In July 2025, Mexico’s top banking regulator, the CNBV, issued over 185 million pesos (about US $9.8 million) in fines to three banks for failing to prevent transactions involving US-sanctioned entities. The penalties stemmed from deficiencies in anti-money laundering (AML) controls and screening processes, largely tied to payments allegedly linked to Mexican cartels and fentanyl supply chains.
These enforcement action followed US Treasury designations alleging that the banks had facilitated cartel-related transactions, placing them in regulators’ crosshairs for compliance breakdowns. The result? Loss of trust, reputational damage, financial penalties, and in some cases, operational disruption.
What went wrong, and what should Mexican banks do to prevent enforcement actions in the future?
Where AML controls broke down
The CNBV’s fines were not based on sanctions screening failures per se, but rather on broader deficiencies in anti-money laundering programs and disclosure obligations.
Specifically, two banks were cited for failures in their money laundering prevention systems, which typically includes transaction monitoring, internal controls, and suspicious activity detection. In addition, a third bank was fined for omitting required information in its disclosures, a regulatory reporting lapse that can signal weak compliance oversight.
While the CNBV did not release detailed public findings, these actions suggest systemic issues in how transactions were monitored, escalated, and documented, especially when counterparties may have been linked to illicit networks.
These are not uncommon weaknesses in financial crime programs. Failure to adequately detect and report suspicious activity, limited internal audit visibility, and reactive rather than proactive monitoring are all risk factors that can lead to enforcement actions.
How the fines could have been avoided
Though US Treasury designations brought international attention to the banks’ exposure to cartel-linked entities, the CNBV’s fines mainly focused on ineffective transaction monitoring and a failure to meet regulatory reporting standards.
To avoid similar enforcement outcomes, institutions must ensure they have robust transaction monitoring frameworks that can detect patterns indicative of illicit activity, including entity structures, high-risk geographies, and unusual counterparties.
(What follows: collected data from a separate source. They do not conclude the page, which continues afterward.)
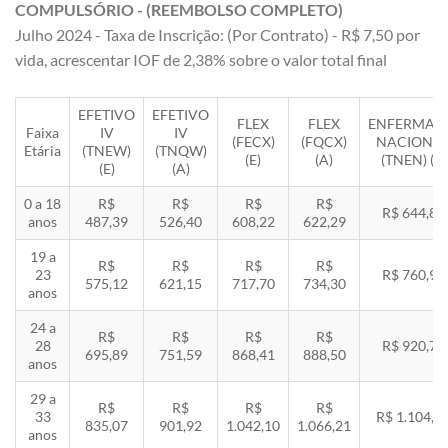
COMPULSÓRIO - (REEMBOLSO COMPLETO)
Julho 2024 - Taxa de Inscrição: (Por Contrato) - R$ 7,50 por
vida, acrescentar IOF de 2,38% sobre o valor total final
EFETIVO
EFETIVO
FLEX
FLEX
ENFERMAR
Faixa
IV
IV
(FECX)
(FQCX)
NACIONA
Etária
(TNEW)
(TNQW)
(E)
(A)
(TNEN) (E)
(E)
(A)
0 a 18
R$
R$
R$
R$
R$ 644,85
anos
487,39
526,40
608,22
622,29
19 a
R$
R$
R$
R$
23
R$ 760,92
575,12
621,15
717,70
734,30
anos
24 a
R$
R$
R$
R$
28
R$ 920,71
695,89
751,59
868,41
888,50
anos
29 a
R$
R$
R$
R$
33
R$ 1.104,8
835,07
901,92
1.042,10
1.066,21
anos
In addition, clear escalation and reporting processes are helpful for flagging suspicious activity as well as investigating and reporting on them when required. And finally, strong governance and documentation can ensure that audit trails, required filings, and public disclosures are completed in a timely and accurate fashion.
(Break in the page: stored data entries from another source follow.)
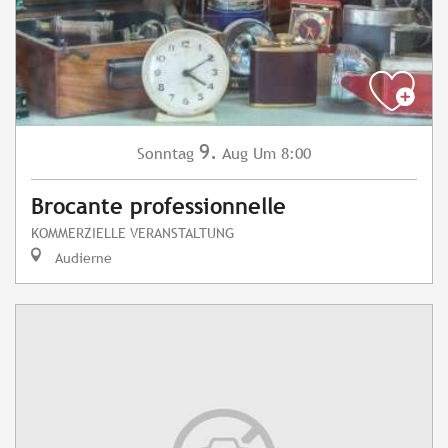
9.
Sonntag
Aug
Um 8:00
Brocante professionnelle
KOMMERZIELLE VERANSTALTUNG
Audierne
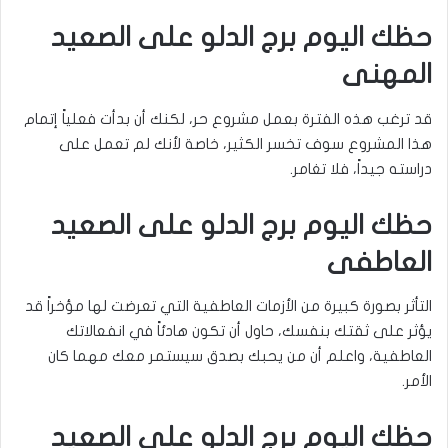
حظك اليوم برج الدلو على الصعيد
المهنى
قد ترغب هذه الفترة بعمل مشروع حر، لكنك أن بدأت فعلياً إتمام
هذا المشروع سوف تخسر الكثير، خاصة لأنك لم تعمل على
دراسته جيداً، فلا تغامر.
حظك اليوم برج الدلو على الصعيد
العاطفى
التأثر بصورة كبيرة من الأزمات العاطفية التي تعرضت لها مؤخراً قد
يؤثر على ثقتك بنفسك، حاول أن تكون هادئاً في انفعالاتك
العاطفية، واعلم أن من يحبك بصدق سيستمر معك مهما كان
الأمر.
حظك اليوم برج الدلو على الصعيد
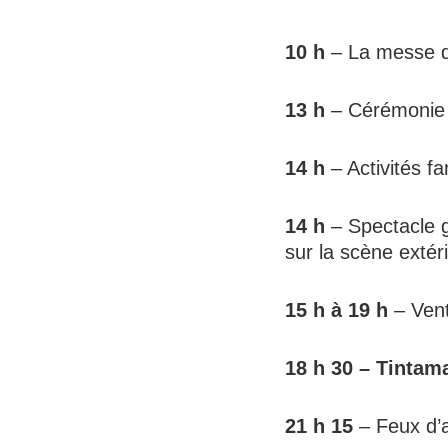
10 h
– La messe de
13 h
– Cérémonie p
14 h
– Activités fa
14 h
– Spectacle g
sur la scène extér
15 h à 19 h
– Vent
18 h 30 – Tintam
21 h 15
– Feux d’ar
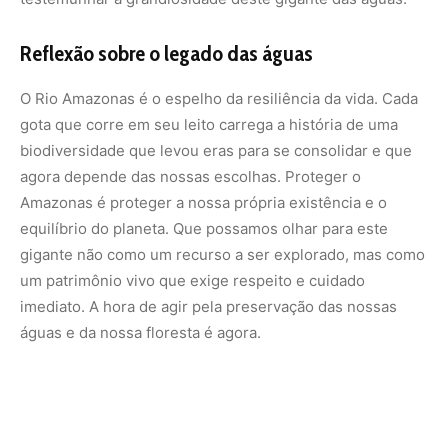
águas e da nossa floresta é agora.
While advanced technologies like machine learning and real-time analytics can enhance these functions, even the best tools are ineffective without well-designed workflows, good data quality, trained personnel, and a compliance culture that prioritizes early detection and transparency.
A compliance wake-up call for institutions everywhere
The penalties issued by Mexico’s CNBV serve as a cautionary tale for any financial institution operating in high-risk or cross-border environments. Even without formal charges or proven intent, lapses in AML controls and reporting processes can trigger significant regulatory consequences.
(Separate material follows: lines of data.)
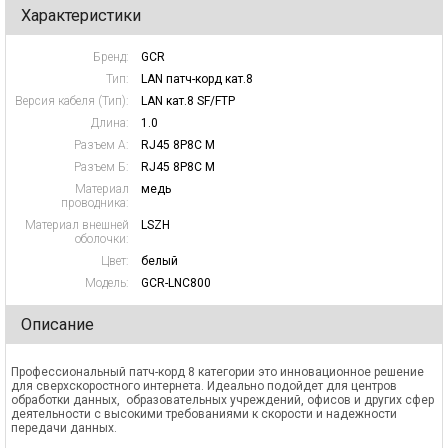
Характеристики
Бренд:
GCR
Тип:
LAN патч-корд кат.8
Версия кабеля (Тип):
LAN кат.8 SF/FTP
Длина:
1.0
Разъем А:
RJ45 8P8C M
Разъем Б:
RJ45 8P8C M
Материал
медь
проводника:
Материал внешней
LSZH
оболочки:
Цвет:
белый
Модель:
GCR-LNC800
Описание
Профессиональный патч-корд 8 категории это инновационное решение
для сверхскоростного интернета. Идеально подойдет для центров
обработки данных, образовательных учреждений, офисов и других сфер
деятельности с высокими требованиями к скорости и надежности
передачи данных.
While these fines followed US Treasury designations that elevated scrutiny, the enforcement itself stemmed from local failures in transaction monitoring, disclosure practices, and oversight. The message is clear: institutions must ensure internal controls are in place and functioning as intended.
A modern compliance program must go beyond box-checking to consistently apply risk-based monitoring for customer and transaction activity and provide reliable, well-governed reporting and escalation procedures. It must also instill a culture of compliance that supports early detection, transparent decision-making, and full regulatory alignment.
In an era of fast-moving sanctions, global regulatory coordination, and reputational risk, getting these basics right is more critical than ever.